Created attachment 541040 [details]
Example of errors and job held

Comment 2 Luigi Toscano 2011-12-05 18:36:32 UTC

Created attachment 541041 [details]
Gridmanager.<user> log for a released job

This is the Gridmanager log for two jobs which where moved to hold because of an error and released (condor_release) afterwards.

Comment 4 Matthew Farrellee 2011-12-05 23:03:33 UTC

EC2's Query API passes back appropriate HTTP error codes, e.g. 401 for AuthFailure, 500 for InternalError.

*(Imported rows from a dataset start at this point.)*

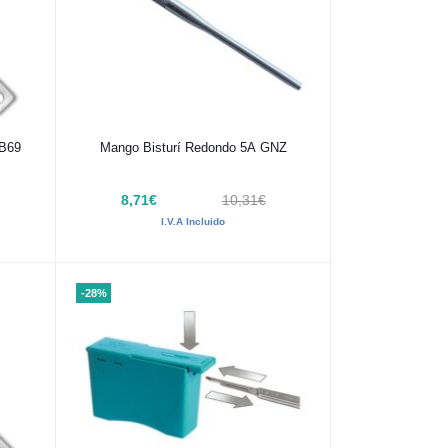
Añadir al carrito
MB69
Mango Bisturí Redondo 5A GNZ
8,71€
10,31€
I.V.A Incluido
-28%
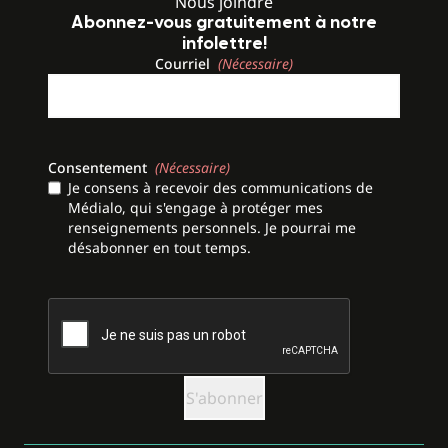
Nous joindre
Abonnez-vous gratuitement à notre
infolettre!
Courriel
(Nécessaire)
Consentement
(Nécessaire)
Je consens à recevoir des communications de
Médialo, qui s'engage à protéger mes
renseignements personnels. Je pourrai me
désabonner en tout temps.
CAPTCHA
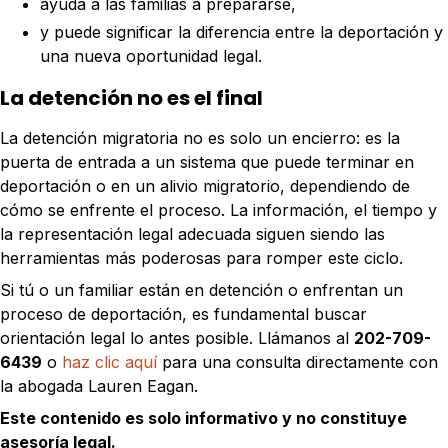
ayuda a las familias a prepararse,
y puede significar la diferencia entre la deportación y
una nueva oportunidad legal.
La detención no es el final
La detención migratoria no es solo un encierro: es la
puerta de entrada a un sistema que puede terminar en
deportación o en un alivio migratorio, dependiendo de
cómo se enfrente el proceso. La información, el tiempo y
la representación legal adecuada siguen siendo las
herramientas más poderosas para romper este ciclo.
Si tú o un familiar están en detención o enfrentan un
proceso de deportación, es fundamental buscar
orientación legal lo antes posible. Llámanos al
202-709-
6439
o
haz clic aquí
para una consulta directamente con
la abogada Lauren Eagan.
Este contenido es solo informativo y no constituye
asesoría legal.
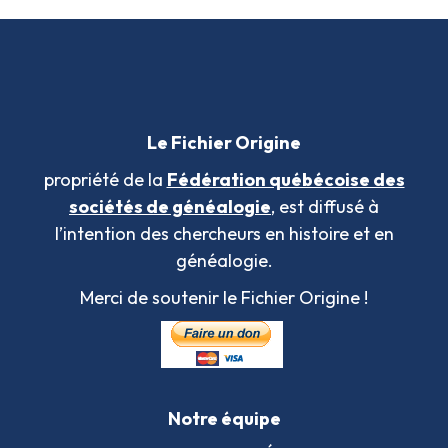
Le Fichier Origine
propriété de la
Fédération québécoise des
sociétés de généalogie
, est diffusé à
l’intention des chercheurs en histoire et en
généalogie.
Merci de soutenir le Fichier Origine !
Notre équipe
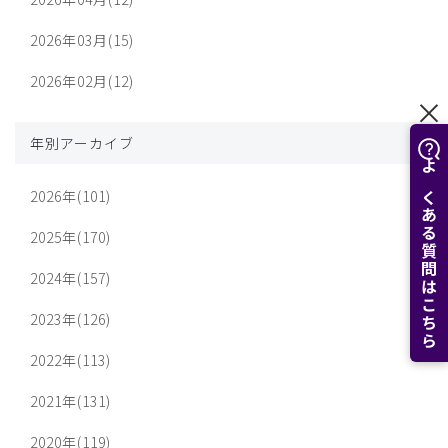
2026年03月(15)
2026年02月(12)
年別アーカイブ
よくある質問はこちら
2026年(101)
2025年(170)
2024年(157)
2023年(126)
2022年(113)
2021年(131)
2020年(119)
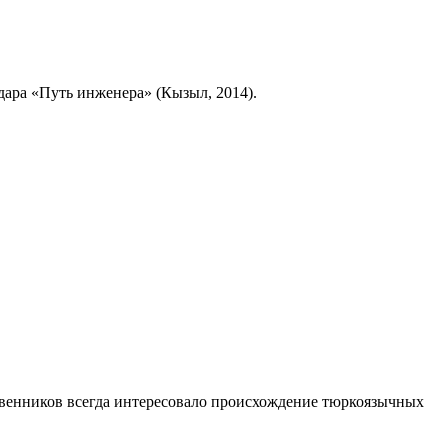
дара «Путь инженера» (Кызыл, 2014).
твенников всегда интересовало происхождение тюркоязычных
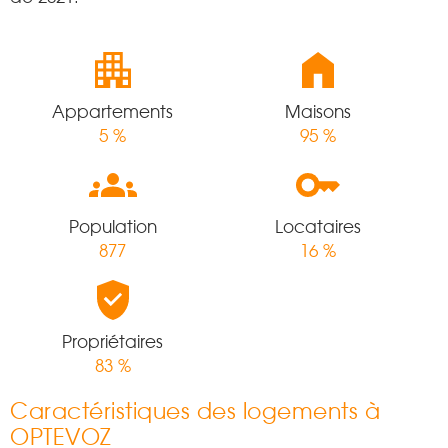
Appartements
Maisons
5 %
95 %
Population
Locataires
877
16 %
Propriétaires
83 %
Caractéristiques des logements à
OPTEVOZ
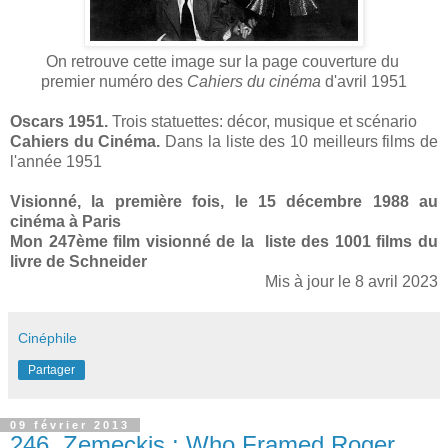
On retrouve cette image sur la page couverture du
premier numéro des
Cahiers du cinéma
d'avril 1951
Oscars 1951.
Trois statuettes: décor, musique et scénario
Cahiers du Cinéma.
Dans la liste des 10 meilleurs films de
l'année 1951
Visionné, la première fois, le 15 décembre 1988 au
cinéma à Paris
Mon 247ème film visionné de la liste des 1001 films du
livre de Schneider
Mis à jour le 8 avril 2023
Cinéphile
Partager
09 février 2013
246. Zemeckis : Who Framed Roger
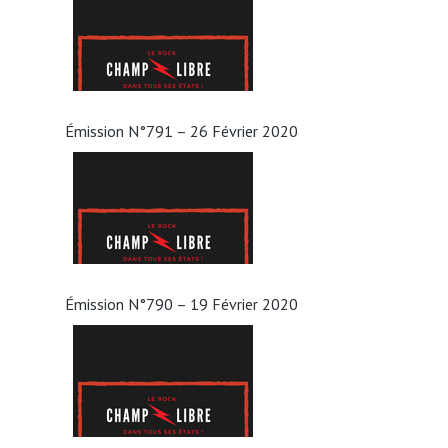
Émission N°791 – 26 Février 2020
Émission N°790 – 19 Février 2020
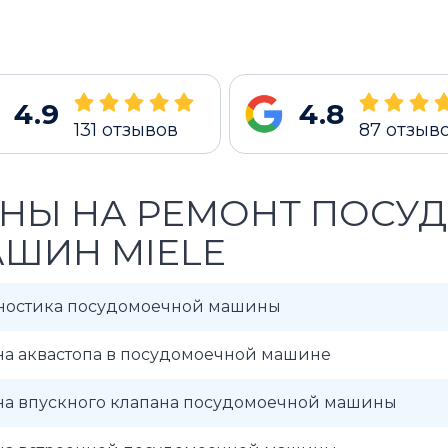
4.9
4.8
131
отзывов
87
отзыв
НЫ НА РЕМОНТ ПОСУ
ШИН MIELE
ностика посудомоечной машины
на аквастопа в посудомоечной машине
на впускного клапана посудомоечной машины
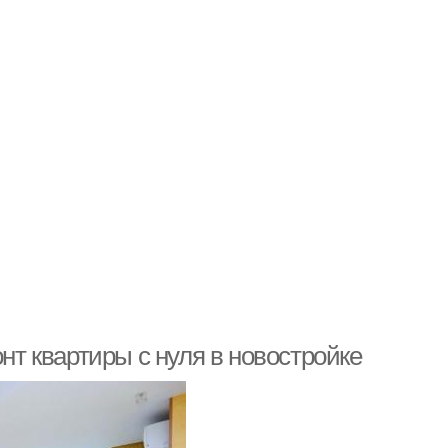
онт квартиры с нуля в новостройке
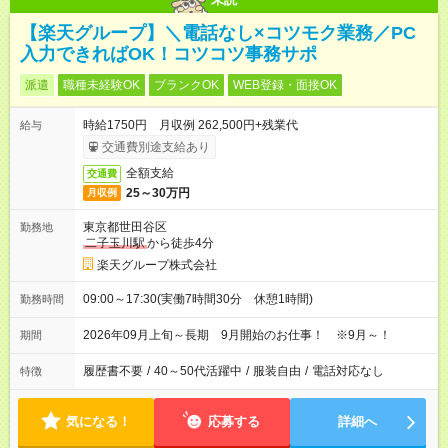
【楽天グループ】＼電話なし×コツモク業務／PC
入力できればOK！コツコツ事務サポ
派遣
職種未経験OK
ブランクOK
WEB登録・面接OK
時給1750円 月収例 262,500円+残業代
給与
交通費別途支給あり
全額支給
交通費
25～30万円
月収例
東京都世田谷区
勤務地
二子玉川駅
から徒歩4分
楽天グループ株式会社
09:00～17:30(実働7時間30分 休憩1時間)
勤務時間
2026年09月上旬～長期 9月開始のお仕事！ ※9月～！
期間
履歴書不要
/
40～50代活躍中
/
服装自由
/
電話対応なし
特徴
気になる！
応募する
詳細へ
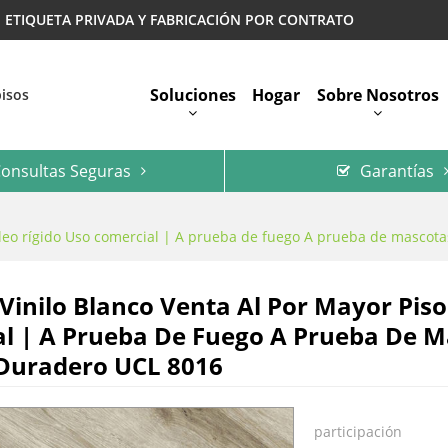
 | ETIQUETA PRIVADA Y FABRICACIÓN POR CONTRATO
Soluciones
Hogar
Sobre Nosotros
pisos
onsultas Seguras
Garantías
Preguntas Más Frecuentes
núcleo rígido Uso comercial | A prueba de fuego A prueba de mascot
 Vinilo Blanco Venta Al Por Mayor Piso
l | A Prueba De Fuego A Prueba De M
 Duradero UCL 8016
participación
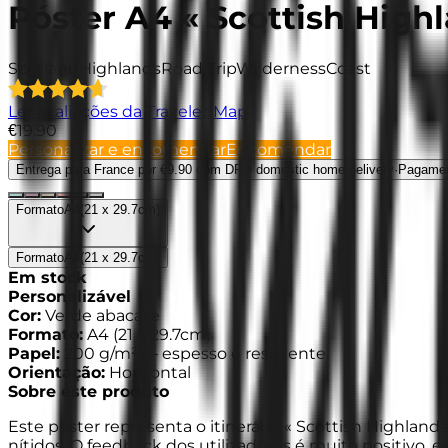
Póster A4 « Scottish High
Scotland
Highlands
Road Trip
Wilderness
Coast
Ler avaliações da TraveledMap
€19.90
Personalizar e encomendar
Encomendar
Entrega para France
por €9.90 com DPD domestic home delivery
·
Pagame
Formato
A4
(
21 x 29.7cm
)
Formato
A4
(
21 x 29.7cm
)
Em stock
Personalizável
Cor
:
Verde abacate
Formato
:
A4
(
21 x 29.7cm
)
Papel
:
200 g/m² —
espesso e resistente
Orientação
:
Horizontal
Sobre este produto
Este póster representa o itinerário « Scottish Highlan
nítidos. O feedback dos utilizadores é muito positivo, 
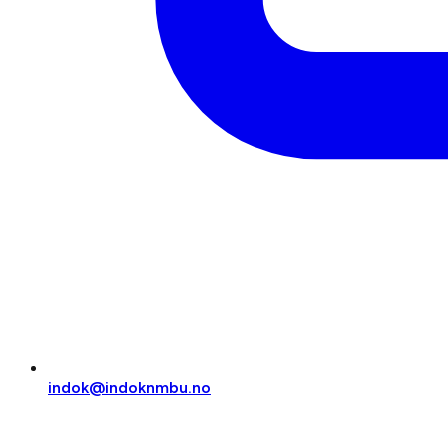
indok@indoknmbu.no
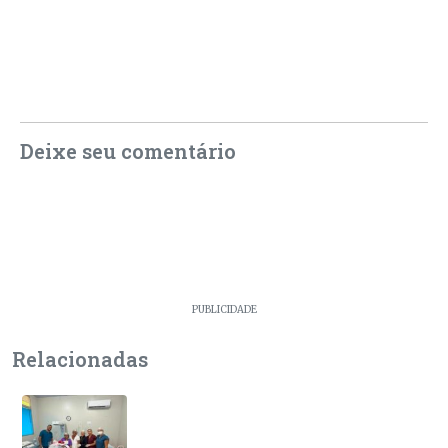
Deixe seu comentário
PUBLICIDADE
Relacionadas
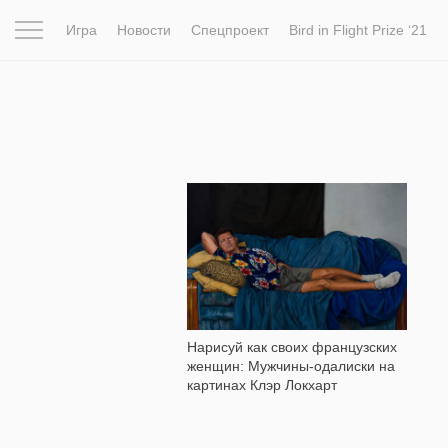
Игра
Новости
Спецпроект
Bird in Flight Prize ‘21
Вдохновение
Почему это шедевр
Мир
Фотопрое
17 956
Нарисуй как своих французских
женщин: Мужчины-одалиски на
картинах Клэр Локхарт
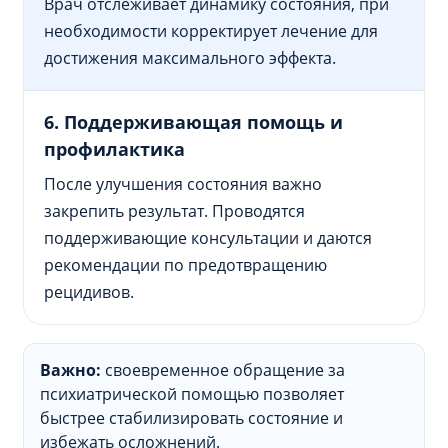
Врач отслеживает динамику состояния, при
необходимости корректирует лечение для
достижения максимального эффекта.
6. Поддерживающая помощь и
профилактика
После улучшения состояния важно
закрепить результат. Проводятся
поддерживающие консультации и даются
рекомендации по предотвращению
рецидивов.
Важно:
своевременное обращение за
психиатрической помощью позволяет
быстрее стабилизировать состояние и
избежать осложнений.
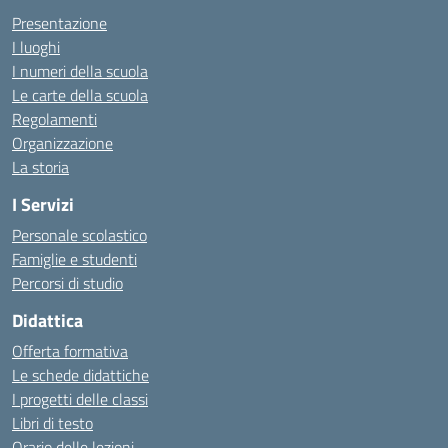
Presentazione
I luoghi
I numeri della scuola
Le carte della scuola
Regolamenti
Organizzazione
La storia
I Servizi
Personale scolastico
Famiglie e studenti
Percorsi di studio
Didattica
Offerta formativa
Le schede didattiche
I progetti delle classi
Libri di testo
Orario delle lezioni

Those codes can be used to determine if the error is fatal (e.g. client presenting invalid credentials) or non-fatal (e.g. internal server error, try again). Fatal errors should result in a job being held, non-fatal should not. The fatal/non determination can either be made in the ec2-gahp of gridmanager, preferred location TBD. ec2-gahp errors are currently ad-hoc.

As for the Hold->Idle->Running, the correct approach is to take the instance down during the *->Hold transition.

Comment 7 Timothy St. Clair 2012-03-07 21:25:12 UTC

*** Bug 783713 has been marked as a duplicate of this bug. ***

Comment 18 Anne-Louise Tangring 2016-05-26 19:12:58 UTC

MRG-G is in maintenance only and only customer escalations will be addressed from this point forward. This issue can be re-opened if a customer escalation associated with this issue occurs.